[Text under study — start]

I don’t know why but I was so tired. I can barely remember anything from that night except the few ‘fun’ times we had. We both got something out of it. I got to feel loved and he got the pleasure he desired. We were gone for fifteen days and it was full of mixed emotions. I was sad that I didn’t get to see my family and I was happy that I got great sex out of it. (Don’t worry he wasn’t my first so you can shame me and not him.)
We survived off of blackberries and crab apples when we did not run into some camper that has been in the woods for several days that would give us food.
What I can remember is all of the trees and the feelings of uneasiness. We did not get to shower so of course we stunk. But I can remember the day the cops came in and busted us. Ben told the lady to turn us in because he had suspicions that I was pregnant. Which was true for a short while.
When the cops busted in, I can just remember the feeling of betrayal from the woman and Ben. I couldn’t look them in the eyes. I was ashamed of the fact that there were males officers and no female officers. The lady swore up and down that she used Ben’s phone to call them but we did not have a phone on us.
When we got picked up, I was taken to the hospital. I was tired and sick to my stomach. They did a rape kit and asked me if I wanted to see my family. I went into tears and told them no because I thought they would hate me. Of course, they didn’t hate me and they were glad to see me. But there was an emotional distance that there was that I hated.

[Text under study — finish]

List of tasks:
1. Decide whether each statement agrees with the account: (a) the two were gone for fifteen days; (b) after being picked up, the narrator was taken to a police station; (c) the two had a phone with them. Answer yes or no for each and quote the deciding words.
2. Please write out the part of the account starting at "We survived off" and ending at "a short while.", word for word.
The listing isn't needed for any of this work.

[Listed records — start]

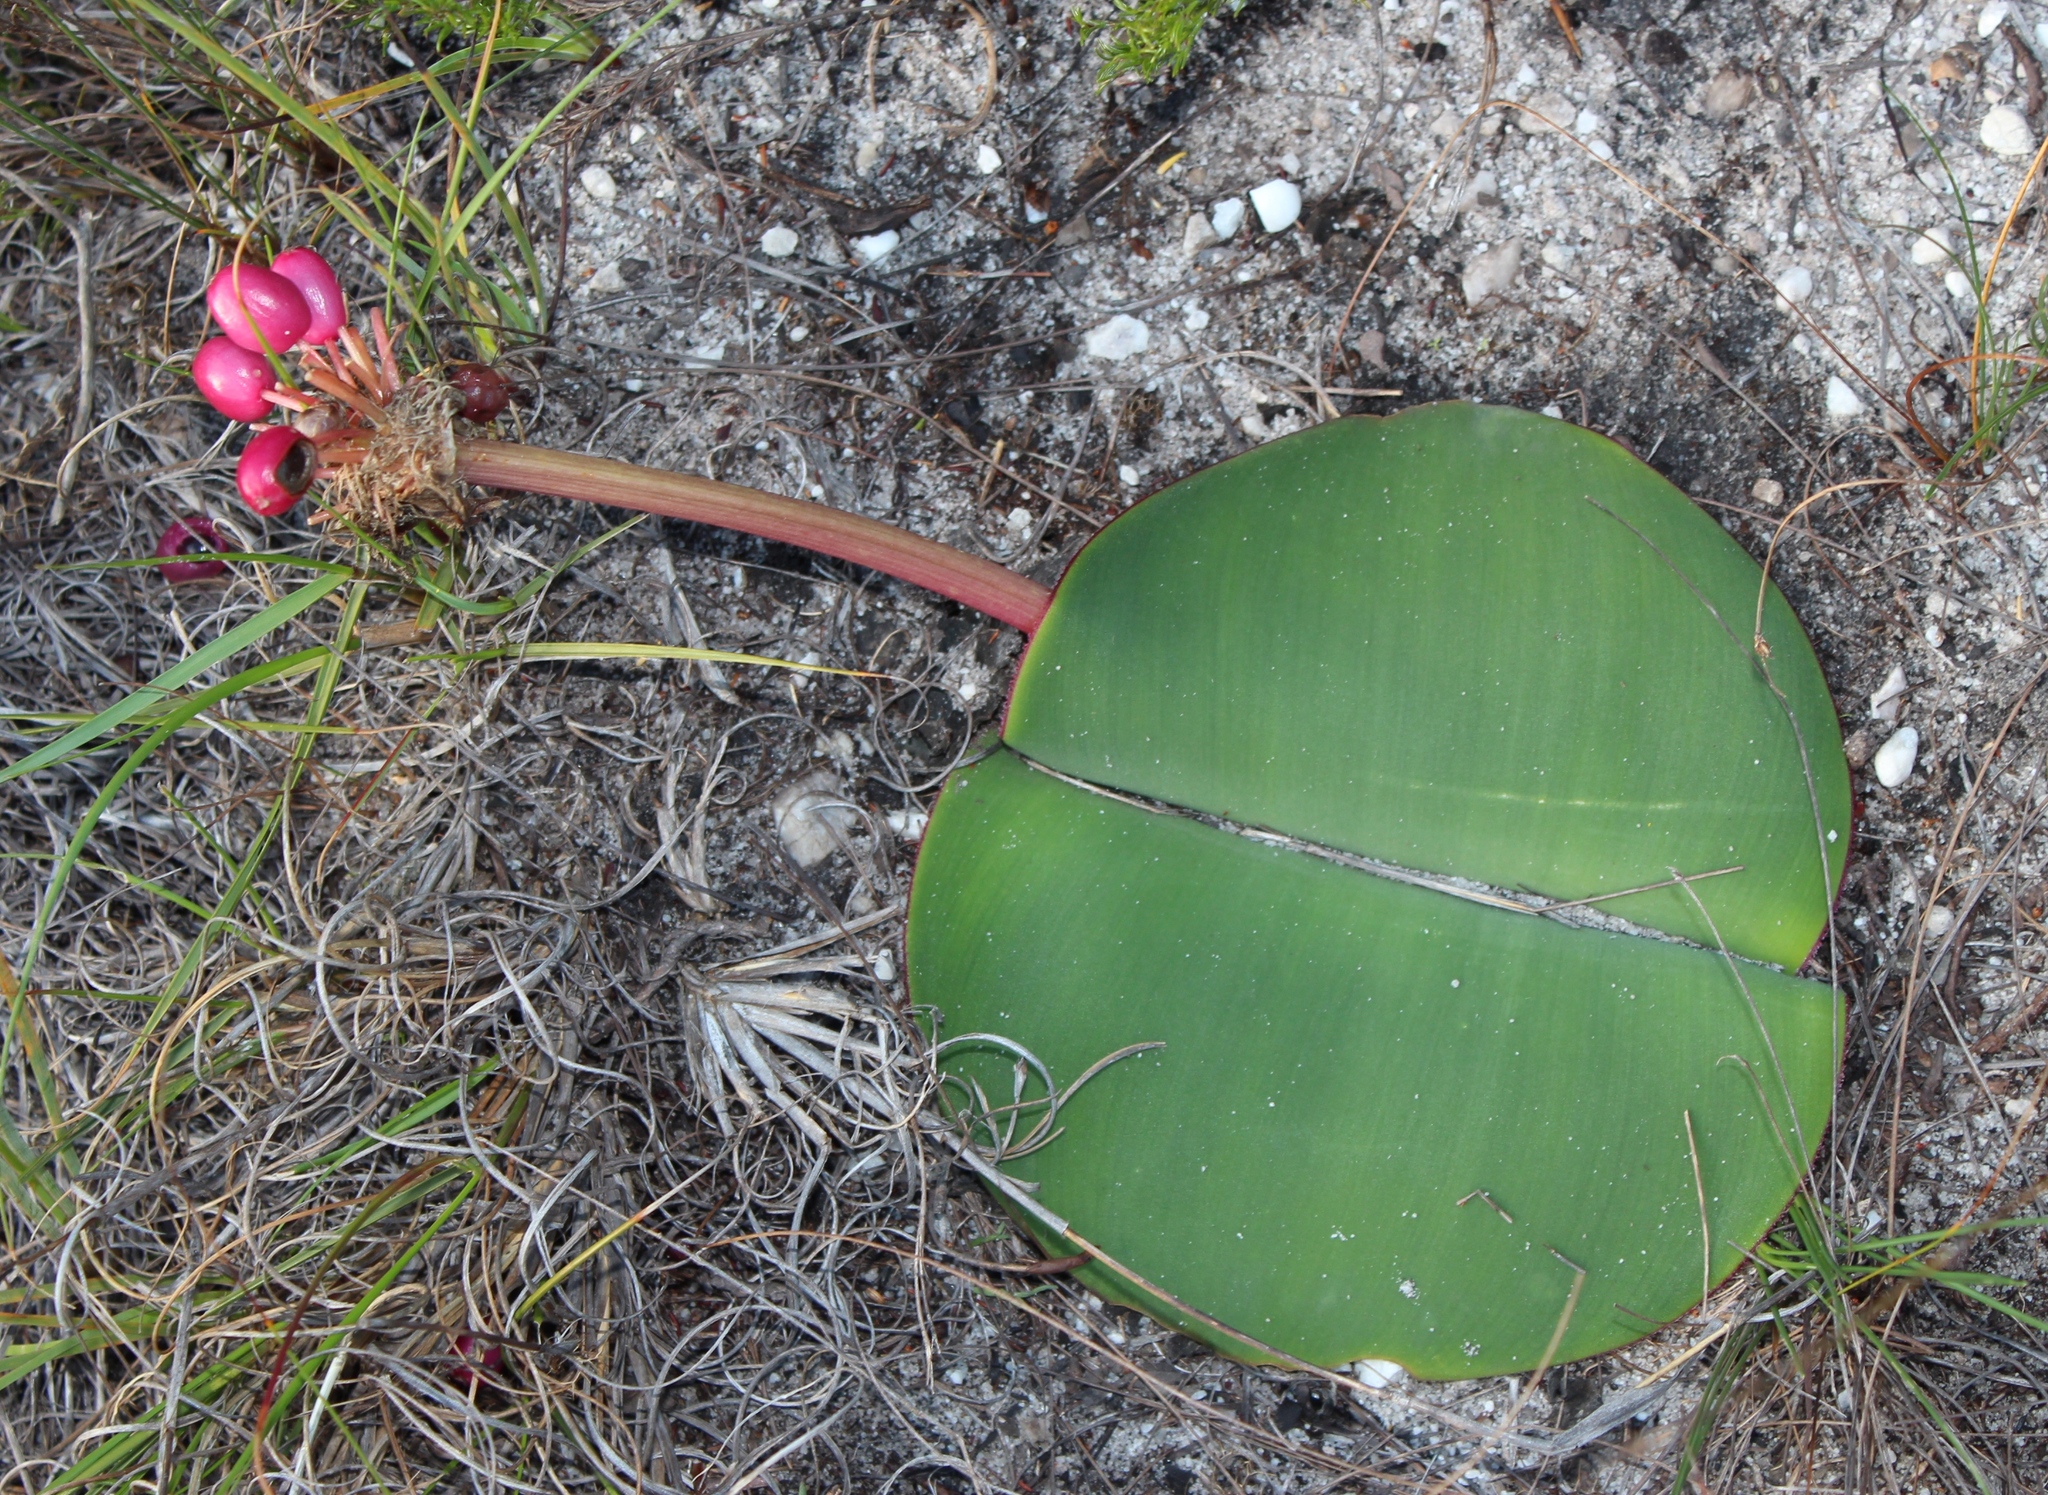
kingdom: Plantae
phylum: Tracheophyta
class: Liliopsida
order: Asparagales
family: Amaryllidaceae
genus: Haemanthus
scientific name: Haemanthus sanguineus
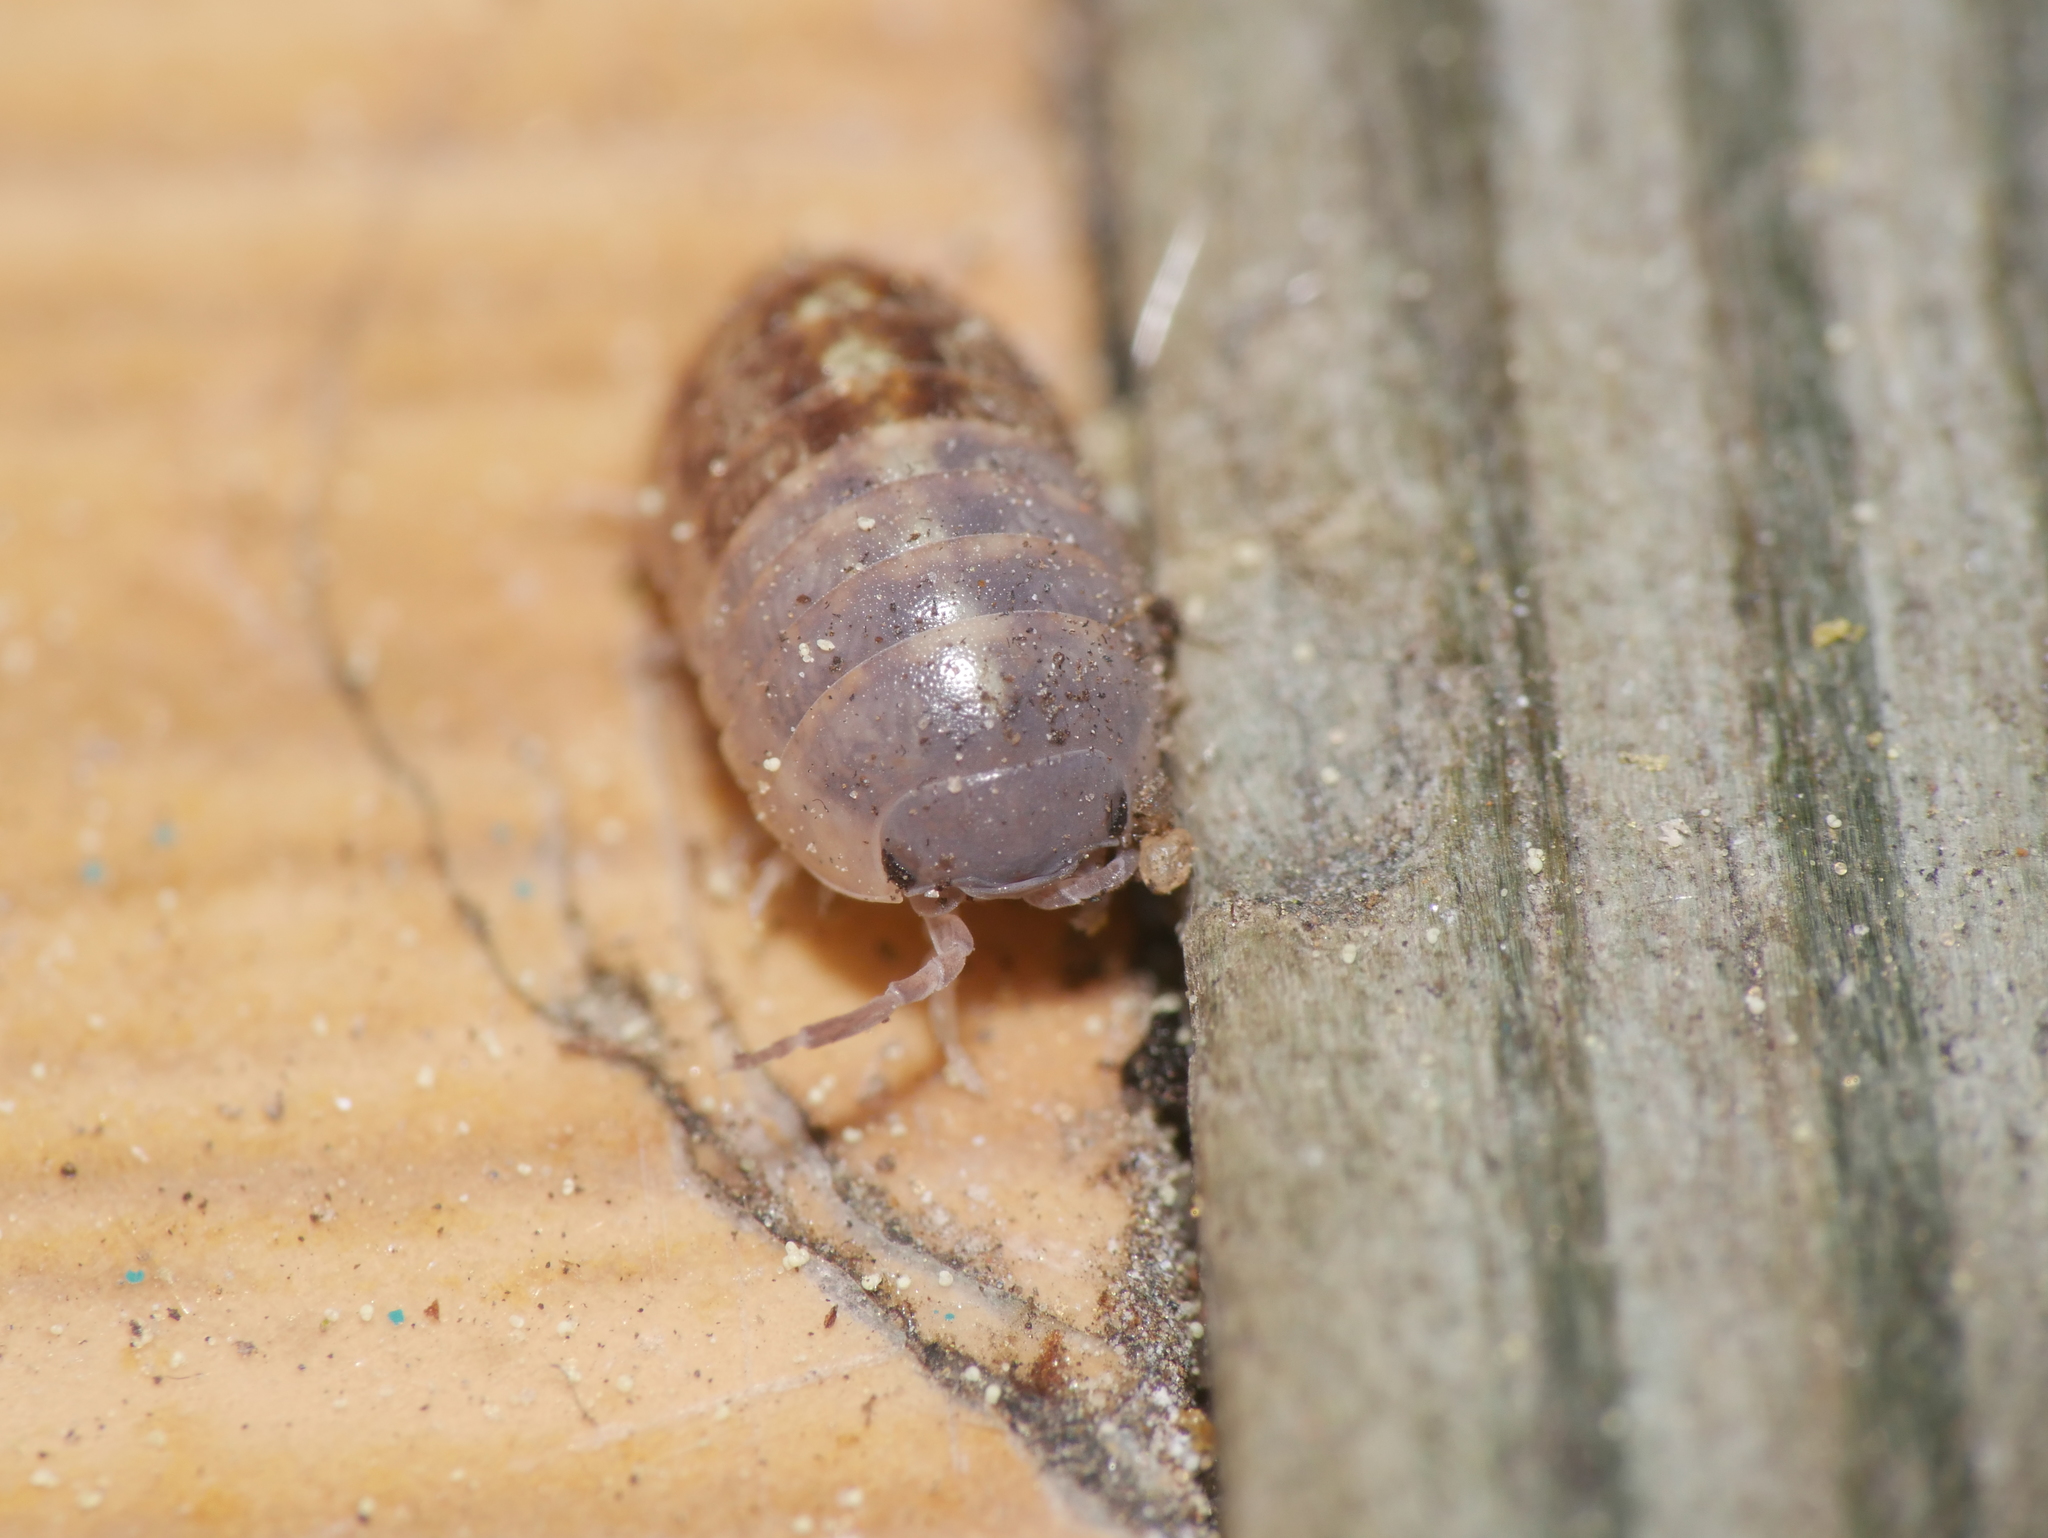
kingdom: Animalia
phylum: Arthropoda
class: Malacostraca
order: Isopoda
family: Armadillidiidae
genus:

[Listed records — finish]

Results:
1.
(a) Yes: "We were gone for fifteen days"
(b) No: "When we got picked up, I was taken to the hospital."
(c) No: "but we did not have a phone on us."

2.
We survived off of blackberries and crab apples when we did not run into some camper that has been in the woods for several days that would give us food.
What I can remember is all of the trees and the feelings of uneasiness. We did not get to shower so of course we stunk. But I can remember the day the cops came in and busted us. Ben told the lady to turn us in because he had suspicions that I was pregnant. Which was true for a short while.